More like the NeXTSTEP devs liked emacs (yes, these keybindings have been in the OS that long).

5 Likes

aren’t those unix keybindings? :eyes: :upside_down_face:

2 Likes

aren’t those unix keybindings? :eyes: :upside_down_face:

hmmm, if what you mean by UNIX is the terminal shell, even in the man page of the earliest shell, it is called emacs keybinding, with alternative of vi keybindings. see in the man page of sh(1), the 1st instance of word “emacs” if you search from top. sh

[…] By default, the line editing commands are similar to those of emacs. A vi-style line editing interface is also available. Line editing can be enabled at any time using the -o emacs or -o vi options to the set builtin (see SHELL BUILTIN COMMANDS below). To turn off line editing after the shell is running, use the +o emacs or +o vi options to the set builtin.

but this is surely an interesting topic for me to further research.

EDIT:
whoops, forgot to put the link to sh man page.

1 Like
  1. yes, I think so too, if Apple (or as @ChrisUpchurch say, NeXTSTEP) implements global optional vi keybindings, I think it won’t be practical.
  2. hahaha, by the reference of vim-emacs rivalry meme, I think both emacs & vim user might learn each others’ rival keybindings in some point in their live. vim user might use emacs keybindings in terminal shell, emacs user might learn to use vim keybindings when they experiment with evil-mode
1 Like

What keyboard are you using to be able to type ^N in iOS?

I use NuPhy Nutype F1. It was Kickstarter project.

It can be placed on top of macbooks’ butterfly keyboard too. The only downside is the bluetooth become a bit unresponsive if the target device is hot.
My macbook often become hot because I have no air cooler, and my country is hot. If you work in relatively cold area, this is one is quite good.

1 Like

And EMACS started out as macros for TECO, so EMACS inherited TECO’s keybindings.

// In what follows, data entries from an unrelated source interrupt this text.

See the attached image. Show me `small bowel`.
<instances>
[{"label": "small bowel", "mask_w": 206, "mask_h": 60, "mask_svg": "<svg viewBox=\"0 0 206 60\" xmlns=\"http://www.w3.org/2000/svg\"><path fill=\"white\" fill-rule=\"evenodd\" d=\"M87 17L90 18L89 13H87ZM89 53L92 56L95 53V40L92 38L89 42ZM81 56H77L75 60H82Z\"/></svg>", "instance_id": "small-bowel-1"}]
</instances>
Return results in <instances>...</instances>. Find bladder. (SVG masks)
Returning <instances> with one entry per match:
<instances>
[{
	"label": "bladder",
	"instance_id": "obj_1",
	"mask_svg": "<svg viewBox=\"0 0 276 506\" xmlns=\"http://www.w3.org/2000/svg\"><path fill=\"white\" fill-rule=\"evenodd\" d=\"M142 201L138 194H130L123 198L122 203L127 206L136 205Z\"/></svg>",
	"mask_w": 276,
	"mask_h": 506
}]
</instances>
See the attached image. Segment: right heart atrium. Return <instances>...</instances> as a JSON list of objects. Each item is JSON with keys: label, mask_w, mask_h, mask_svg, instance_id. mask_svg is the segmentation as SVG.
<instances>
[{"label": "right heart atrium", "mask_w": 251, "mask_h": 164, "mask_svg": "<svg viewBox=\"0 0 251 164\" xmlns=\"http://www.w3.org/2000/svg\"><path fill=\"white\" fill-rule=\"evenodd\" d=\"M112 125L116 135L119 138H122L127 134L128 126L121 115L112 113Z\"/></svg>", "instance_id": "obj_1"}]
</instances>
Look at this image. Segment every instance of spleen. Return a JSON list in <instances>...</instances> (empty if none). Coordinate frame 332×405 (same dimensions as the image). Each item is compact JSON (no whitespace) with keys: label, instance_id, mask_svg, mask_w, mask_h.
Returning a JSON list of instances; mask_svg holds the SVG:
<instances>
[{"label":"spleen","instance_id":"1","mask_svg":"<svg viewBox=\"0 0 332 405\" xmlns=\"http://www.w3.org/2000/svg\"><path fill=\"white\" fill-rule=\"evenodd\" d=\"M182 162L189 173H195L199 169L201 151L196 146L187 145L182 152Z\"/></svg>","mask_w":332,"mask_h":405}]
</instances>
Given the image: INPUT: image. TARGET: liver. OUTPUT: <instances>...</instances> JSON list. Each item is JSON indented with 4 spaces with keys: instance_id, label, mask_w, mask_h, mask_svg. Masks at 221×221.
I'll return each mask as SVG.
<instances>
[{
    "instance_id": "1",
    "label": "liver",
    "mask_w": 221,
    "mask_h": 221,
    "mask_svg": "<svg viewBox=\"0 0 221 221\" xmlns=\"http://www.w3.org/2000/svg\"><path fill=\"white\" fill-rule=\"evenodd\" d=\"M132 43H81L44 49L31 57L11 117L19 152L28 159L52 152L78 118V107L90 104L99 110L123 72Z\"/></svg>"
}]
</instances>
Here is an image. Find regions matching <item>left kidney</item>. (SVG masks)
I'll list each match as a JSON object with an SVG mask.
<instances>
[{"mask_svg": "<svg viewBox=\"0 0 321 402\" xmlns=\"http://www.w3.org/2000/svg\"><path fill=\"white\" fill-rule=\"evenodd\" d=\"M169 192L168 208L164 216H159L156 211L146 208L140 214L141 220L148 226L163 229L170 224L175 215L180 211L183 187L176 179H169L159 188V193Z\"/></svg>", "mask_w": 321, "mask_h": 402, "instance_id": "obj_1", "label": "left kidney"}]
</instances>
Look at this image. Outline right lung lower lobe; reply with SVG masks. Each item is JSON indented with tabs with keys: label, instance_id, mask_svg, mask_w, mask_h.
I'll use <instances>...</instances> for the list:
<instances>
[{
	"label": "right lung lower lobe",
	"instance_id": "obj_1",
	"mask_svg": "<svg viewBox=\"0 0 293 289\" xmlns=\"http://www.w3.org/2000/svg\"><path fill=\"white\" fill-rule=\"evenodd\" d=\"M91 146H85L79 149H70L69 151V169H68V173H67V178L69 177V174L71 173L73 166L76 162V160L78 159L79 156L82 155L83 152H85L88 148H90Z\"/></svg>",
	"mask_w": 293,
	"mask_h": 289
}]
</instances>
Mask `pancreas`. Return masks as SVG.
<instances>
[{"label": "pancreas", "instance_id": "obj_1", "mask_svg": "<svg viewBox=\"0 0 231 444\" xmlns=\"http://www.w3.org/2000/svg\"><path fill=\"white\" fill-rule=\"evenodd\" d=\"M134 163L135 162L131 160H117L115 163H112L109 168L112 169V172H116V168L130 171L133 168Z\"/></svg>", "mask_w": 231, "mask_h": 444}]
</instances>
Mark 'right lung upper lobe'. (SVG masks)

Update: using Karabiner I got vim system-wide!

3 Likes

Looking at that reference, I’d say that a late TECO (1983) inherited the EMACS keybindings. TECO in the early 70’s and 60’s didn’t have this “^R Mode”. ^A was Output A Message To Terminal and ^E was a flag variable. The “W” command controlled “scope mode” when available, which uses a video display in a crude manner – it’s passive and there is no cursor to move around in it.

If you want TECO on your Mac, go here https://almy.us/teco.html

I was going on this:

One of the desirable features of EMACS was its use of TECO’s Control-R “real-time” line editing mode (TECO predates CRT/keyboard terminals), you can see the key bindings on page 6 of the MIT AI Lab 1978 ITS Introduction to the EMACS editor [scanned PDF], where ┌ is used to denote Control. In this mode, the key bindings were all control sequences, largely mnemonic: Control-E End of this line, Control-P move to previous line, Control-N move to next line, Control-B backward one character, and not least Control-A move to beginning of this line, Costas’ suggestion of “first letter of the alphabet” for this is as good as any.

1 Like

I realize that! The reference has it wrong because it states that the 1978 EMACS used a feature in a 1983 TECO. It’s certainly the other way around.

Surprised nobody has mentioned ^K (kill-line) - it basically deletes everything to the end of the line after your cursor - I use it all the time!